Wednesday, July 6, 2011

Juara IDSL, Persipura Bermain dengan Hati

"Mereka bermain dengan hati"

Berkarakter! Satu kata yang mewakili sekian banyak keunggulan tim kebanggaan Tanah Papua. Siapa yang tidak kenal Rully Nere, Eduard Ivakdalam, dan Metu Duaramuri? Nama-nama beken yang pernah  mengisi tim nasional sepakbola kita. Berbakat karena ditempa alam yang keras, menjadikan mereka pemain-pemain sepakbola yang punya keunikan.

Bukan tanpa cela saat kita membahas tim ini. Mental timur yang keras bertemperamen, sering terbentur dengan ketiadaan pengertian dalam manajemen. Sosok Jacksen F. Tiago, yang hadir dengan kematangan dan bersahaja di balik keteguhan hati, berhasil membentuk kepribadian yang berkesungguhan hati dalam diri anak-anak asuhannya. Banyak tim dengan pemain-pemain berbakat dalam perhelatan Indonesian Djarum Super League (IDSL) atau Liga Super Djarum Indonesia. Akan tetapi, yang bermain dengan hati hanya beberapa.

Prestasi-prestasi yang dicapai Persipura terbilang istimewa. Bukan karena banyaknya Gelar dan Tropi yang terpampang rapi di ruangan manajemen, tapi keyakinan bahwa untuk meraih semua itu, tinggal menunggu waktu. Berbagai jalur juara mereka tempati dengan upaya yang optimal. Pada akhirnya, perhatian khalayak tertuju pada keistimewaan yang menepis ingatan akan kekurangan yang dimiliki.

Kelenturan tubuh mereka tidak menyaingi para dancer atau atlit senam. Postur fisik pun bukan yang paling ideal dari antara pemain-pemain partisipan IDSL. Tapi lihatlah saat mereka berlari, menggiring bola, dan meliuk-liuk dalam pertandingan. Baik atlit senam, penari, maupun tim lawan  dibuat kagum. Keras namun tidak kasar. Tidak cepat tapi berirama. Menarik meski bukan yang terindah.

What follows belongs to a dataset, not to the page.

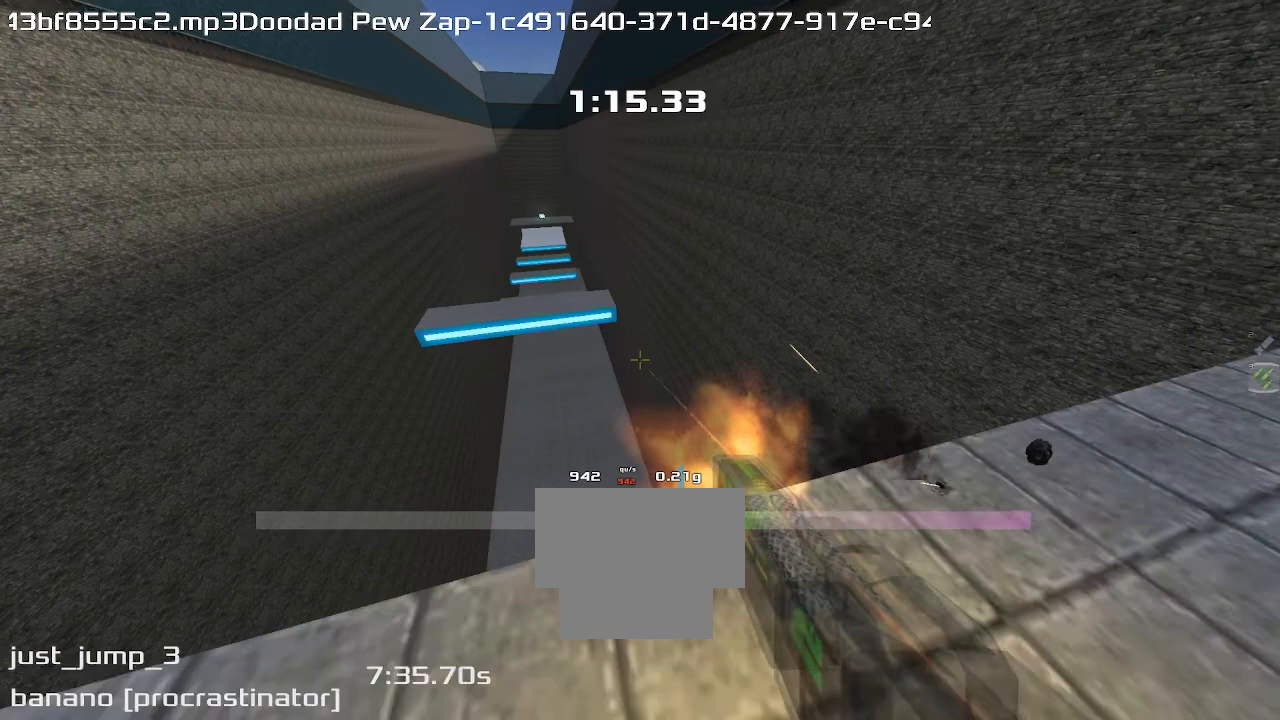
{"keys": ["right", "up"], "events": []}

Bintang yang tersemat di atas lambang tim berjuluk Mutiara Hitam ini, seharusnya menggiurkan niat dan hasrat baik untuk memajukan Persepakbolaan Indonesia. Sekali lagi! Persipura membawa derajat sepakbola Indonesia ke tempat yang layak. dengan menciptakan karakter yang kuat, sebagaimana kita manusia, hidup dan membawa ciri khas yang semestinya tidak lekang oleh degradasi lingkungan. Mereka bermain dengan hati.